To run a grid search over the hyperparameter space (g, m, and C) to find the optimal parameters, e.g, one utility code:

```

cd results/

python run_gridsearch.py

```



#### When comparing with Deep Learning baselines

+ You do need to have pytorch installed

```

pip install torch torchvision

```

+ One utility code: on all datasets with hyperparameter tuning of charCNN and each configure with 5 random-seeding repeats:

```

cd results/neural_nets

python run_cnn_hyperTrTune.py 

```

+ We have many other utility codes helping users to run CNN and RNN baselines



#### Some of our exprimental results comparing FastSK with baselines wrt performance and speed












#### Some of our exprimental results comparing FastSK with Character based Convolutional Neural Nets (CharCNN) when varying training size. 












#### To Do: 

* a detailed user document, with example input files, output files, code, and perhaps a user group where people can post their questions



### Citations



If you find this tool useful, please cite us!



```

@article{fast-gkm-svm,

    author = {Blakely, Derrick and Collins, Eamon and Singh, Ritambhara and Norton, Andrew and Lanchantin, Jack and Qi, Yanjun},

    title = "{FastSK: fast sequence analysis with gapped string kernels}",

    journal = {Bioinformatics},

    volume = {36},

    number = {Supplement_2},

    pages = {i857-i865},

    year = {2020},

    month = {12},

    abstract = "{Gapped k-mer kernels with support vector machines (gkm-SVMs) have achieved strong predictive performance on regulatory DNA sequences on modestly sized training sets. However, existing gkm-SVM algorithms suffer from slow kernel computation time, as they depend exponentially on the sub-sequence feature length, number of mismatch positions, and the task’s alphabet size.In this work, we introduce a fast and scalable algorithm for calculating gapped k-mer string kernels. Our method, named FastSK, uses a simplified kernel formulation that decomposes the kernel calculation into a set of independent counting operations over the possible mismatch positions. This simplified decomposition allows us to devise a fast Monte Carlo approximation that rapidly converges. FastSK can scale to much greater feature lengths, allows us to consider more mismatches, and is performant on a variety of sequence analysis tasks. On multiple DNA transcription factor binding site prediction datasets, FastSK consistently matches or outperforms the state-of-the-art gkmSVM-2.0 algorithms in area under the ROC curve, while achieving average speedups in kernel computation of ∼100× and speedups of ∼800× for large feature lengths. We further show that FastSK outperforms character-level recurrent and convolutional neural networks while achieving low variance. We then extend FastSK to 7 English-language medical named entity recognition datasets and 10 protein remote homology detection datasets. FastSK consistently matches or outperforms these baselines.Our algorithm is available as a Python package and as C++ source code at https://github.com/QData/FastSKSupplementary data are available at Bioinformatics online.}",

    issn = {1367-4803},

    doi = {10.1093/bioinformatics/btaa817},

    url = {https://doi.org/10.1093/bioinformatics/btaa817},

    eprint = {https://academic.oup.com/bioinformatics/article-pdf/36/Supplement\_2/i857/35337038/btaa817.pdf},

}

```



### Legacy: If you prefer using the executable made from the Pure C++ source code (without python wrapper or R wrapper)

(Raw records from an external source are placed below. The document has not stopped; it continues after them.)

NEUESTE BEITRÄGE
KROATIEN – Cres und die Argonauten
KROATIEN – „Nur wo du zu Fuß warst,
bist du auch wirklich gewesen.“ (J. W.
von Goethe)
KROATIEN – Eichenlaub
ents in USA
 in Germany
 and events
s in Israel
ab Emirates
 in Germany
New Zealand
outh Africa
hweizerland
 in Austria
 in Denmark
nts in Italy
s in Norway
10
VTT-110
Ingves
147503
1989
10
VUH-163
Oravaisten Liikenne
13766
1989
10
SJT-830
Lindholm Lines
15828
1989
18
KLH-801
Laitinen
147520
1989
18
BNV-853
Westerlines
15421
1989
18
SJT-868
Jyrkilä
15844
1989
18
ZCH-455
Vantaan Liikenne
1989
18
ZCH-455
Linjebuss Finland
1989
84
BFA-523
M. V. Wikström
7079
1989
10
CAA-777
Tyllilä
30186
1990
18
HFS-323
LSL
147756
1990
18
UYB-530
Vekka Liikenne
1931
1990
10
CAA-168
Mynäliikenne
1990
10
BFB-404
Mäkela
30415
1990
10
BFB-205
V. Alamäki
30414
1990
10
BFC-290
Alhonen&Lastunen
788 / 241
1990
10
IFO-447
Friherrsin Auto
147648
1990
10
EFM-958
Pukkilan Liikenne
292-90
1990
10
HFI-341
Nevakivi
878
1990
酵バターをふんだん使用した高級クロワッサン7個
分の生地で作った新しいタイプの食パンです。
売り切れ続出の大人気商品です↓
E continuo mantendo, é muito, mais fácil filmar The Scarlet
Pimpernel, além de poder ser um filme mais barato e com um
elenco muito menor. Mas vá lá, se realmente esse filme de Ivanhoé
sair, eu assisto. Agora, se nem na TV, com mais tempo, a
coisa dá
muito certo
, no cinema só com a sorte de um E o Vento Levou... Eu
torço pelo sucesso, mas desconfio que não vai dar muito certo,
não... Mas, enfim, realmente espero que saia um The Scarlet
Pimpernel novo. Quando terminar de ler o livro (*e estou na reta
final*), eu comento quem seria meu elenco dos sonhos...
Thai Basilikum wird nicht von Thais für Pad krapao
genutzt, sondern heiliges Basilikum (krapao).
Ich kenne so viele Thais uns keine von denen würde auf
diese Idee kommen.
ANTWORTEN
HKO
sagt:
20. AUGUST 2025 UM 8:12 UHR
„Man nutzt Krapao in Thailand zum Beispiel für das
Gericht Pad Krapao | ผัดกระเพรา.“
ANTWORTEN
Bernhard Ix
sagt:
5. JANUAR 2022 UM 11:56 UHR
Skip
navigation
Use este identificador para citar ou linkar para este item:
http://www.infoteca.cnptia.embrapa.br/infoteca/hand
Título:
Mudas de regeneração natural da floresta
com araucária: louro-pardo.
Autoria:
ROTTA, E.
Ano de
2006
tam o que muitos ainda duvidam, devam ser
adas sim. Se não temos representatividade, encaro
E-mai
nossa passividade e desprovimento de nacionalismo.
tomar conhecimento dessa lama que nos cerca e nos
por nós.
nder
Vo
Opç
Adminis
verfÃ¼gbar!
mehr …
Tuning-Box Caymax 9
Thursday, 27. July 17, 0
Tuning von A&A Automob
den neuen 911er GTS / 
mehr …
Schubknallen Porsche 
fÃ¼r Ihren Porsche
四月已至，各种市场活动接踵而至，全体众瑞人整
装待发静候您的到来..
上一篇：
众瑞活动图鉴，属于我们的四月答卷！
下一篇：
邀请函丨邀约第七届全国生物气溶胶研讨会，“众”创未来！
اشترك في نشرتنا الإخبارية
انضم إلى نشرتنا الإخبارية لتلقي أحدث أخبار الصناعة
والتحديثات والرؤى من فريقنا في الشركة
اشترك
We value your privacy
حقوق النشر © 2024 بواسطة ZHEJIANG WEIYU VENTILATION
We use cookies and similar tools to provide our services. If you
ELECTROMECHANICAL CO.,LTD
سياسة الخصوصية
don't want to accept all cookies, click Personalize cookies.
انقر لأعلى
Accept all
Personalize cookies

- you can clone this repository:

```

git clone --recursive https://github.com/QData/FastSK.git

```

then run

```

cd FastSK

make

```

A `fastsk` executable will be installed to the `bin` directory, which you can use for kernel computation and inference. For example:

```

./bin/fastsk -g 10 -m 6 -C 1 -t 1 -a data/EP300.train.fasta data/EP300.test.fasta

```

This will run the approximate kernel algorithm on the EP300 TFBS dataset using a feature length of `g = 10` with up to `m = 6` mismatches. It will then train and evaluate an SVM classifier with the SVM parameter `C = 1`.